**Task statement:**
Nothing but the lines below between the line holding "104, Reykjavík" and the line holding "coordonată și un", inclusive, should appear in the answer, each set down exactly.

**Extracted data:**
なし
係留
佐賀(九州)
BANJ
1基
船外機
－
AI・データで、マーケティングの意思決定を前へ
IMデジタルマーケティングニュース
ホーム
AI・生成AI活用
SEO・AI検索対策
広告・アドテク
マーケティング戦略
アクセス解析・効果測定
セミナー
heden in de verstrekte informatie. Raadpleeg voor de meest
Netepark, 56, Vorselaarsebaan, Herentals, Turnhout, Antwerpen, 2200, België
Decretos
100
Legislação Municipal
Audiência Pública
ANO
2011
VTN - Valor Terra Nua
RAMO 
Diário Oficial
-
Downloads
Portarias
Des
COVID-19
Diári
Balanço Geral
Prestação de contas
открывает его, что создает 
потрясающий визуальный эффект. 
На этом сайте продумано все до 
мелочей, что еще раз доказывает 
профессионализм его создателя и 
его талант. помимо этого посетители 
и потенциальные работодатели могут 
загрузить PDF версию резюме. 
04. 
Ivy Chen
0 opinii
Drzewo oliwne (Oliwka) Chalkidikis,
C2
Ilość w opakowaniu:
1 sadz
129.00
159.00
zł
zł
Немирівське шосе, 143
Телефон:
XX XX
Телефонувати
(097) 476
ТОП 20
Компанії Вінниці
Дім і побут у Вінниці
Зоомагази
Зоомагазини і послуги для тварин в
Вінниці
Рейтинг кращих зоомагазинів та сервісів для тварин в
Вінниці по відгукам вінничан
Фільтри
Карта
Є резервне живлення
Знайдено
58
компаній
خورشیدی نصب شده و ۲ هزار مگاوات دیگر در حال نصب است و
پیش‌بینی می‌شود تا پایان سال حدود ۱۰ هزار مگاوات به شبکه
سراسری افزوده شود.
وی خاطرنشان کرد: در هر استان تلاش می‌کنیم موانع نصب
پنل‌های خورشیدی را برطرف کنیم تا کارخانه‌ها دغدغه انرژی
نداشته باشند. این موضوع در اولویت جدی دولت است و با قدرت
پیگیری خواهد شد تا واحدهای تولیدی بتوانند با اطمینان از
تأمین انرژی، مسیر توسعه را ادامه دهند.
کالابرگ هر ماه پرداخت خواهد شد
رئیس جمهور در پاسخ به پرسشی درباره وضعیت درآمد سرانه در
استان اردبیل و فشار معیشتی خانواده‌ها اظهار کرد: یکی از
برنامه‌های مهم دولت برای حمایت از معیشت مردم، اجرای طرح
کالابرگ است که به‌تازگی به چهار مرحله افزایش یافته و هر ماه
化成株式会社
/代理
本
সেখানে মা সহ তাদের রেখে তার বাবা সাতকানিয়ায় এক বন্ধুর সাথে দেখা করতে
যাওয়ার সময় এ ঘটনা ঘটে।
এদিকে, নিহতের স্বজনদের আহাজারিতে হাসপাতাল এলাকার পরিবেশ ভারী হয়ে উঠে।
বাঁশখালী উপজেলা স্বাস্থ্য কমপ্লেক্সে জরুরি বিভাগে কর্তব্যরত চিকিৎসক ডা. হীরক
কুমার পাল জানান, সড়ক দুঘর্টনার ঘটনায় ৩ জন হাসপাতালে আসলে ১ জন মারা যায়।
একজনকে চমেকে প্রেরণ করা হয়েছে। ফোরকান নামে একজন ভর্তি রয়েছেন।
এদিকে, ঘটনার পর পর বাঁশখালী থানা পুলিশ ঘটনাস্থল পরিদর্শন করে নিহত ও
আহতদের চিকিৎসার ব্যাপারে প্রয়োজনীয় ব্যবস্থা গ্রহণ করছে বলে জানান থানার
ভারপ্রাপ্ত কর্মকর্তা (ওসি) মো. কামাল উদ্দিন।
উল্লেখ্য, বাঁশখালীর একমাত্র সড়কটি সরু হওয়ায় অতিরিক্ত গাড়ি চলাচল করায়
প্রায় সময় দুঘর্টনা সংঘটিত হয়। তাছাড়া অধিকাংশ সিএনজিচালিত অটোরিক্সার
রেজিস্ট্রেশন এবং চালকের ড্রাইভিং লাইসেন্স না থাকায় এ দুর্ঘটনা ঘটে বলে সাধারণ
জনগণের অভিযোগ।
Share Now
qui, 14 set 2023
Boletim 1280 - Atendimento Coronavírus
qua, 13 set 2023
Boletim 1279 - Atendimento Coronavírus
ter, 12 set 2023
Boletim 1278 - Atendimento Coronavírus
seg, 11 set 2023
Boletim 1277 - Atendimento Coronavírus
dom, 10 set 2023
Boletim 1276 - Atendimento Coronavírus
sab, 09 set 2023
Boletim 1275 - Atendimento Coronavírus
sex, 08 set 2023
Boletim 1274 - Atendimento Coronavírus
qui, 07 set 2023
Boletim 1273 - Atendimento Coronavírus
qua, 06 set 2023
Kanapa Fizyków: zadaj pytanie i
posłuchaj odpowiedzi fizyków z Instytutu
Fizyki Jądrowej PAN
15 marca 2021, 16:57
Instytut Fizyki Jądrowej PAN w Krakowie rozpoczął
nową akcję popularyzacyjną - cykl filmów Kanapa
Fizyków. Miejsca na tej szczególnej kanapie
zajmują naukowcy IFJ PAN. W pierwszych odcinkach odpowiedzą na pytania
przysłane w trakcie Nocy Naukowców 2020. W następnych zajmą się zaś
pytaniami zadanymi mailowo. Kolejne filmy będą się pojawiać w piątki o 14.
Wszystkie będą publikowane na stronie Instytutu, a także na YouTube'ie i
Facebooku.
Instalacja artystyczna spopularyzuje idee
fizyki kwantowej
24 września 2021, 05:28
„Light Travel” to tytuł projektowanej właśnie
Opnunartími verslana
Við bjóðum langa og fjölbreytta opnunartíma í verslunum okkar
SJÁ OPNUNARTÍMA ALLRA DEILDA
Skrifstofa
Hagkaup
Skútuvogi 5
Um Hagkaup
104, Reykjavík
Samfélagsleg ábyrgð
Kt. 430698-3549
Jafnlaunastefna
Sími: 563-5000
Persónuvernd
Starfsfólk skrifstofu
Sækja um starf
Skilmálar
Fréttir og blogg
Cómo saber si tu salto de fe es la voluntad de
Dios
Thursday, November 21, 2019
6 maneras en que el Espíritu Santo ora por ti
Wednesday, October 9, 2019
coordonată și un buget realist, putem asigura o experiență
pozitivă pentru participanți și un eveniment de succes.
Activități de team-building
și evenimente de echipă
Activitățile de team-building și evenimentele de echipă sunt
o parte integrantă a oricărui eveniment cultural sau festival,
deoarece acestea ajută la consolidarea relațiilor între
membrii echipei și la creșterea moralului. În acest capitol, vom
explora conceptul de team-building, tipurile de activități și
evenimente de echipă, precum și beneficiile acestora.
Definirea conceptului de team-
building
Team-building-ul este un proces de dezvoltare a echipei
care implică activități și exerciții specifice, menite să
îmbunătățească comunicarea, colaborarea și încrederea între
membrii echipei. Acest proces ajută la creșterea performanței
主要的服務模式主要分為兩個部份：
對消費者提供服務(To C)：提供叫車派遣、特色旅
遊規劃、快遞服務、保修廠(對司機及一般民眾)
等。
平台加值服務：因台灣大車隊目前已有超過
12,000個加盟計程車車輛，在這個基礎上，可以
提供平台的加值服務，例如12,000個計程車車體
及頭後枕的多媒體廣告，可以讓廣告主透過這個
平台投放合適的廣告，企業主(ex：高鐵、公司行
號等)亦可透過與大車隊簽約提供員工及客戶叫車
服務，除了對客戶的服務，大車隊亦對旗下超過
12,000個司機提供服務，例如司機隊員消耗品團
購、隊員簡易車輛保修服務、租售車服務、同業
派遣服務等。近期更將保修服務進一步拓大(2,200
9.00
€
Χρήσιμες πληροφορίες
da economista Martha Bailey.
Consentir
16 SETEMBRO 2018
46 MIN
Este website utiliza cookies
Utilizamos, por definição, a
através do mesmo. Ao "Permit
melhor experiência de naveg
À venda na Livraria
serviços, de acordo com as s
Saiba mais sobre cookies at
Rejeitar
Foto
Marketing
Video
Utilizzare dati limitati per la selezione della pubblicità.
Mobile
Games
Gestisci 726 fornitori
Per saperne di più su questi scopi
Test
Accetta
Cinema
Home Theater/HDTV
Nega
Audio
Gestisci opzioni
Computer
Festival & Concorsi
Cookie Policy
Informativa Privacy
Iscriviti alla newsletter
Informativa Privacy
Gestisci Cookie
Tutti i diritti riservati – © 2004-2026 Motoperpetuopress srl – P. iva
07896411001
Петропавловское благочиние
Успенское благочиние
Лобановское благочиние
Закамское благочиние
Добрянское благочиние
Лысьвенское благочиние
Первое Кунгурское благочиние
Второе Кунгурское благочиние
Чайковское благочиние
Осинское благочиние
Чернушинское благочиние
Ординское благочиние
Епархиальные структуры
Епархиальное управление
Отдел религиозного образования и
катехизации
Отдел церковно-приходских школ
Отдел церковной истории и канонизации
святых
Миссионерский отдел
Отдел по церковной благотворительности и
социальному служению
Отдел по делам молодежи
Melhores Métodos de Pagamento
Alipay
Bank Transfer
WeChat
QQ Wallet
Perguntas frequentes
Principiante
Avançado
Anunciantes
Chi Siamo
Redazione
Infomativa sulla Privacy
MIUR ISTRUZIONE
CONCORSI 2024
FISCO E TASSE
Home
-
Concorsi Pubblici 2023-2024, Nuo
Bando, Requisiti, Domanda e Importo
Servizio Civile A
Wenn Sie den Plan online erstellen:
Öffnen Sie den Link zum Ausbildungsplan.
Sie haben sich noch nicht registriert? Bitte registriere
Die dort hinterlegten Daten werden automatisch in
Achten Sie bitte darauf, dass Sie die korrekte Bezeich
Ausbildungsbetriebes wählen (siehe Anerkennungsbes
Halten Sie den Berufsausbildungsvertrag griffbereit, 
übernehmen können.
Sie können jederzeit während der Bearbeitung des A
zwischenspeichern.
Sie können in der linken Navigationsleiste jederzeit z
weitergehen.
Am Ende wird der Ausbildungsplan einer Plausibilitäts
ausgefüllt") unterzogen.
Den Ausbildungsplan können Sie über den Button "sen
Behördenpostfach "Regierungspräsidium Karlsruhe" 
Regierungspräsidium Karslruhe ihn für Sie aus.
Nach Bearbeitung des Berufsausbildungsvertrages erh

**Response to the task:**
104, Reykjavík
Samfélagsleg ábyrgð
Kt. 430698-3549
Jafnlaunastefna
Sími: 563-5000
Persónuvernd
Starfsfólk skrifstofu
Sækja um starf
Skilmálar
Fréttir og blogg
Cómo saber si tu salto de fe es la voluntad de
Dios
Thursday, November 21, 2019
6 maneras en que el Espíritu Santo ora por ti
Wednesday, October 9, 2019
coordonată și un buget realist, putem asigura o experiență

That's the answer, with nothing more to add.